Elevant l’art dans l’ordre d’un certain Grand-Guignol, Présence Panchounette se saisissait de divers types d’icônes pour désordonner leurs accords et désaccords à l’aide de reprises chocs dont l’esbroufe est signifiante. Tout ce qui pourrait paraître fantasque prend une nature diamétralement opposée. Actif de 1969 à 1990, le groupe bordelais à géométrie variable fut un collectif dont le but était de mettre à mal l’art avec « le désespoir du dilettantisme, la fleur de la vulgarité, un baroque rachitique, un rasoir fluorescent, une dénégation distinguée, une provocation souterraine, une paresse qui enfle. » Le tout avec style dans un esprit « situationnistes néo-platoniciens ».
Ce nouvel ensemble résonne comme un hommage transgressif à certaines figures historiques de l’art. Pour Présence Panchounette, le but n’était pas simplement de leur « piquer le cul » mais de rebondir sur les œuvres pour en biaiser le sens par pastiche ou détournement. Avec empathie et dérision, frénésie et liesse les artistes infiltrent les images . Tout est inspiré de problématiques esthétiques comme d’une réflexion sur l’appropriation post-surréaliste d’objets ethnographiques ou artistiques.Les productions inclusives et aliénantes d’objets esthétiques — jadis dissidents mais transformés en images standardisés — sortent de leur urne funéraire.
Des ex-voto surgissent dans un parc d’attraction. Une dialectique y est présentée de manière ludique et prouve comment le cycle de l’aliénation est lié au le cycle artistique. La représentation se dégage d’un système dynastique et territorial qui est aussi principe idéologique. Les plasticiens ont donc tenté de proposer des « vérités approximatives » qui tordent les liturgies artistiques.
Souvent Présence Panchounette fustigeait l’art à coup de tracts, lettres irrévérencieuses. Ici les interventions loufoques prennent une autre dimension.

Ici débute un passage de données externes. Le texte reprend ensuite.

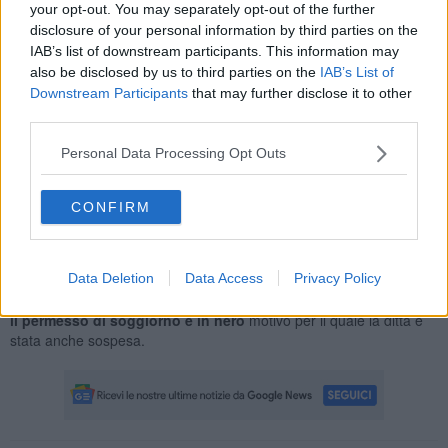
your opt-out. You may separately opt-out of the further
I militari dell’Arma hanno scoperto le irregolarità durante una serie
disclosure of your personal information by third parties on the
di controlli nel territorio provinciale di Grosseto.
IAB’s list of downstream participants. This information may
also be disclosed by us to third parties on the
IAB’s List of
Downstream Participants
that may further disclose it to other
third parties.
In un esercizio dedito alla somministrazione di cibi e bevande e
gestito da un cittadino italiano, è stata riscontrata la presenza di
Personal Data Processing Opt Outs
impianti audiovisivi installati senza autorizzazione, “potenzialmente
impiegabili per
sorvegliare i lavoratori a distanza
”, afferma una
CONFIRM
nota dei carabinieri, “in violazione della dignità e della loro
riservatezza”.
Ancora, in un’azienda vitivinicola sono stati invece identificati due
Data Deletion
Data Access
Privacy Policy
lavoratori stranieri, alle dipendenze di un loro connazionale titolare
di azienda contoterzista agricola, che risultavano
impiegati senza
il permesso di soggiorno e in nero
motivo per il quale la ditta è
stata anche sospesa.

S’infiltrant en parfaits autodidactes dans le champ de l’art et sa marchandisation, elles ont empilé leurs poncifs avec un goût prononcé pour le motif, le populaire, le vernaculaire et le bon marché : l’art populaire occupe une place centrale dans le débat sur l’aliénation de la société.
Ce débat était lié pour le groupe à l’évolution des mentalités, des techniques mais aussi à la conception de l’art, du réel. « Présence Panchounette » prouva que l’homme est un animal symbolique : il vit le présent en fonction d’un ailleurs, donc il peut représenter des choses absentes par le masque, l’invocation des esprits, le dialogue avec les gens qui ne sont plus là, l’apparition des ombres et des lumières liées à la condition humaine. Mais entre la forme artistique qui en joue et l’aliénation qui la vit, le pas est immense. C’est pourquoi les artistes défendaient les valeurs d’un art « appauvri » à tous les sens du terme pour faire avancer les idées et lutter contre l’endogamie artistique.
jean-paul gavard-perret
Présence Panchounette, Troisième exposition souvenir, galerie Sémiose, Paris, 3 septembre au 8 octobre 2016.